From Supplementary Table S4, it can be seen that the number of training samples increases from 50, 100 to 150, with the increase of training samples, the indexes have a large improvement, where the accuracy increases significantly by 20%, from 0.683 to 0.885. In the subsequent increase of training samples, from 150 to 200 to use all training samples, it can be seen that the accuracy is stable above 0.85, and the values of TPR, TNR, F1-score, and AUC indexes are stable around 0.92, 0.80, 0.86, and 0.88. It can be seen that the size of the training set has a certain influence on the performance of the classification system. With the increase of the training scale, the classification performance gradually improves, but after a certain scale, the classification performance does not change much and remains at a more stable value.
Table 6 shows the performance comparison of the integrated multi-modal classification network using some of the modalities for learning, divided into four groups for ablation experimental comparison.
Table 7 shows the comparison of the average accuracy 95% confidence intervals of the three models mentioned in the article and their different modalities. It can be observed that the average accuracy 95% confidence interval of the integrated multi-modal classification network has the least fluctuation of 0.004, which indicates that this model is more stable compared to other models.
TABLE 7. Comparison between different classification networks, stratified by accuracy and 95% confidence interval.
To evaluate the classification network proposed in this article, previous networks designed using the PROSTATEx dataset were selected for comparison, as shown in Table 8.
TABLE 8. Comparison of the classification model proposed in this article with the results of previous classification models.
4 Discussion
Our method successfully achieves accurate segmentation of the prostate on magnetic resonance images, and experiments with the prostate cancer localization network obtained an average root mean square error of 1.64 mm, which is approximately less than 6% error compared to the normal size of the prostate. The error of 6% is an acceptable error range, which indicates that the localization network of the prostate proposed in this study possesses a good performance. Compared with the classical medical segmentation network U-Net, the method in this study has improved by 0.12 and 0.07 in sensitivity and specificity, respectively. In terms of the Jaccard index, the performance of DenseNet, FCN, and SegNet is respectable and slightly lower than the results of this study’s method by 1–3%. The prediction results of the prostate cancer localization network can be used as an evaluation index to assist radiologists in diagnosis so that doctors can locate prostate cancer more quickly and accurately.

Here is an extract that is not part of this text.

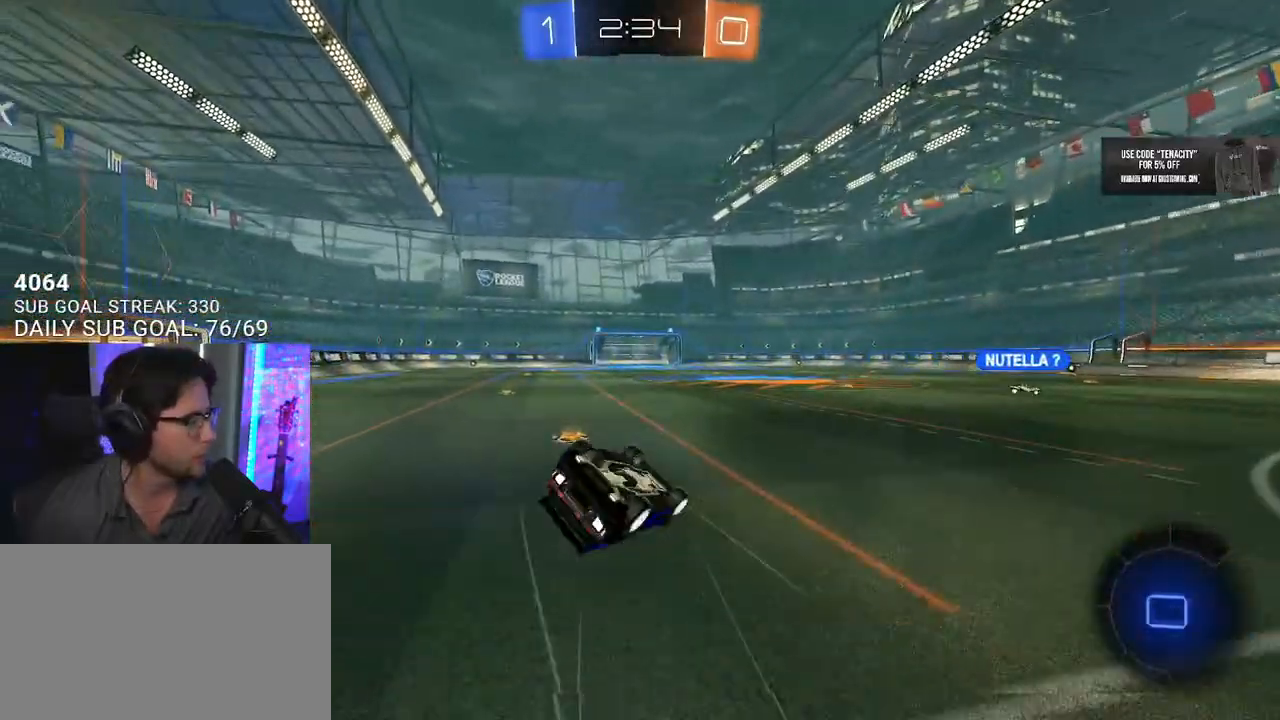
{"dt_ms": 500, "buttons": ["R2"], "left_stick": "center", "right_stick": "center", "events": [[417, "L2", "up"], [483, "left_stick", "center"]]}
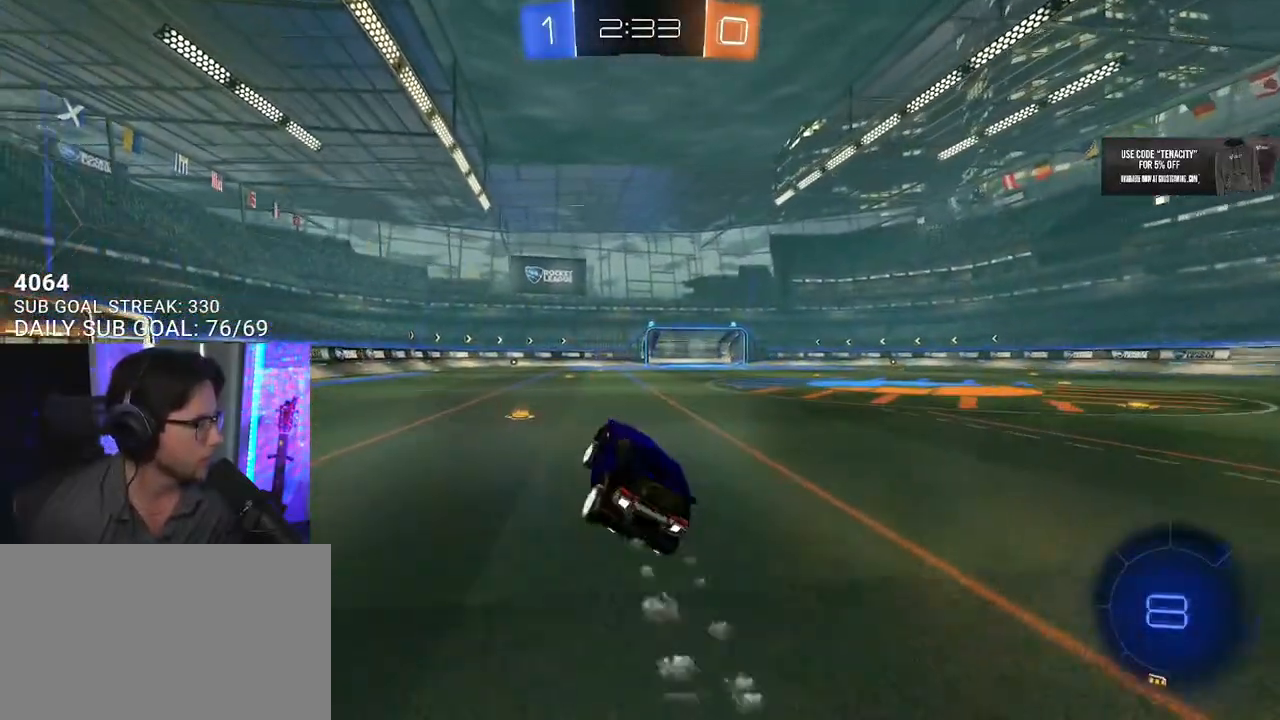
{"dt_ms": 500, "buttons": ["R2"], "left_stick": "center", "right_stick": "center", "events": [[183, "left_stick", "down-left"], [250, "left_stick", "center"]]}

Grand Challenges and the SPIE Medical Imaging Symposium launched an open competition in 2017 on prostate cancer prediction on magnetic resonance images to promote advances in prostate cancer detection algorithms (Litjens et al., 2014). Currently published research studies on deep learning–based prostate classification algorithms are mainly focused on PROSTATEx contestants published in PROCEEDINGS OF SPIE, where the use of convolutional neural networks is mostly based on the abovementioned VGG network modification. Chen et al. used a migration learning approach with Inception V3 and VGG-16, pre-trained on ImageNet, as the base network (Simonyan and Zisserman, 2014; Szegedy et al., 2016). In addition, because of the different number of positive and negative sample distributions in the cancer lesion regions, a network was trained on each region, and finally, the results of the different networks were weighted and averaged. The performance of the competition results on the PROSTATEx test set is AUC = 0.83 and AUC = 0.81, respectively (Chen et al., 2017). Liu et al. also built a new deep learning architecture, called XmasNet, based on VGG net, and obtained seven results by combining training between different sequences and calculating the weights of the seven models using a greedy algorithm, and the prediction results were taken as a weighted average, and the performance on the test set was reflected as AUC = 0.84 (Liu et al., 2017). Similar to their study, we first propose a single-modal classification network structure based on Inception-V3 and VGG-16 networks. Based on this, we further propose an input tensor multi-modal classification network structure. Combined with multi-modal ensemble learning, we propose an integrated multi-modal classification network structure. The multi-modal classification network combines the current emerging multi-modal learning and ensemble learning techniques to transfer the knowledge learned on the information-rich modality to the information-poor modality so that the learning of each modality can assist each other to achieve better classification results (Xiao et al., 2018). The integrated multi-modal classification network improved the AUC by 8.2 and 7.2% compared to Chen et al. and Liu et al.'s network, respectively, with an AUC of 0.912.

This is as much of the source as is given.